LOS ANGELES (Reuters) - Lawyers for record producer Phil Spector urged a California appeals court on Tuesday to throw out his 2009 murder conviction and grant a third trial.
But after a day of oral arguments in Los Angeles, 71-year-old Spector will have to wait for up to three months to find out if his request has been granted.
Spector, once revered in the music industry for creating the layered “Wall of Sound” recording technique, is serving a prison sentence of at least 19 years for the 2003 murder of actress Lana Clarkson.
He did not attend Tuesday’s court appeal hearing.
Spector was convicted of second degree murder by a Los Angeles Superior Court jury in April 2009, in his second trial.
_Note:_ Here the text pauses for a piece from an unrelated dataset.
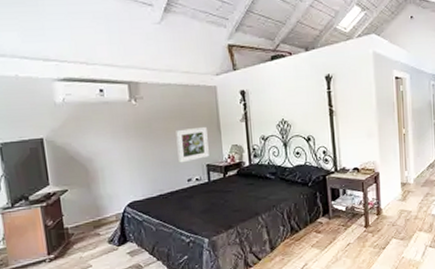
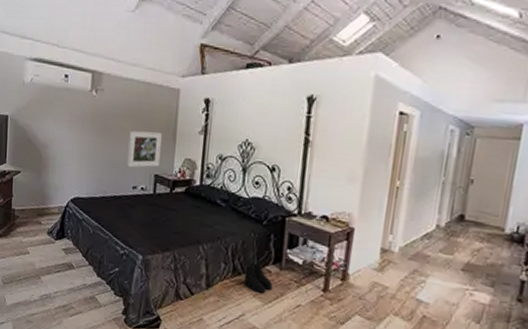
boots: none [300,218,326,244] -> present [243,262,273,294]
A 2007 trial ended in a mistrial after jurors deadlocked.
Spector’s attorneys argued on Tuesday that both trials were prejudiced by testimony from five women who said they were victims of gun-related incidents with Spector years ago.
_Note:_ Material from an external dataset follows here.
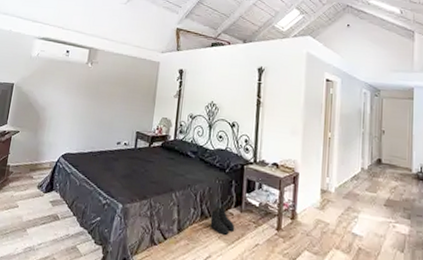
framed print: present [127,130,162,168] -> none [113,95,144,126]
They also sought to persuade the appeals court that trial judge Larry Fidler effectively turned himself into a prosecution witness when the second jury was shown a videotape of him describing evidence about blood spatter given by a technician in the first trial.
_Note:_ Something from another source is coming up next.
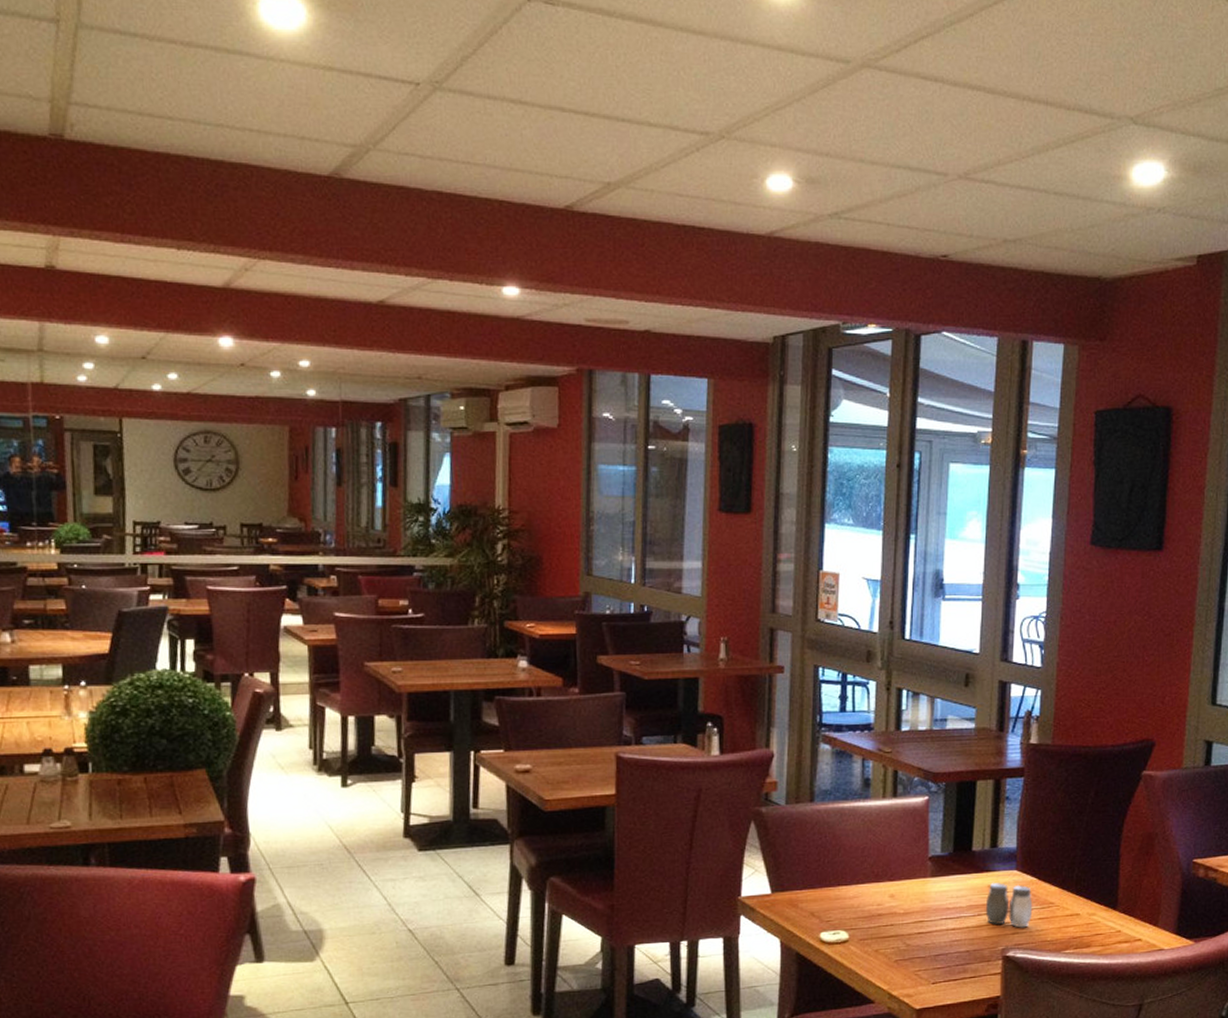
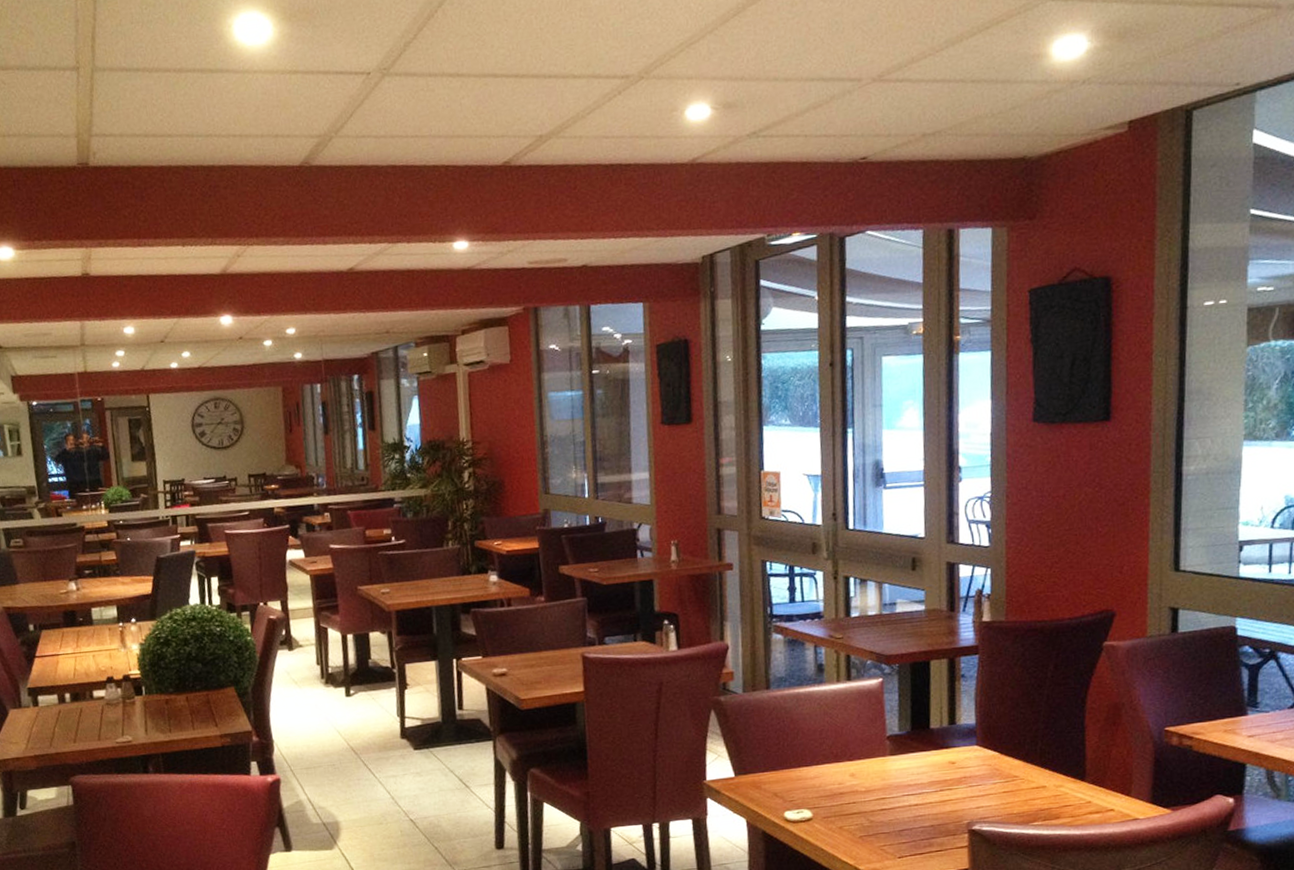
salt and pepper shaker: present [985,882,1033,928] -> none [947,758,997,802]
Prosecutors argued that Spector’s prior gun play with other women were both relevant and explained the motive for the shooting.
Clarkson died in the foyer of Spector’s home of a gunshot to the mouth just hours after meeting him at a night club where she was working.
Spector’s lawyers argued at the two trials that Clarkson shot herself because she was depressed. Spector pleaded not guilty but did not testify in his own defense.
The three judge panel will issue its ruling within 90 days.
Spector, a millionaire by the time he turned 21, worked with the Beatles, the Ronettes, Cher and Leonard Cohen at the height of his fame in the 1960s and 1970s. Before his imprisonment, he had lived for years as a virtual recluse in a mock castle in suburban Los Angeles.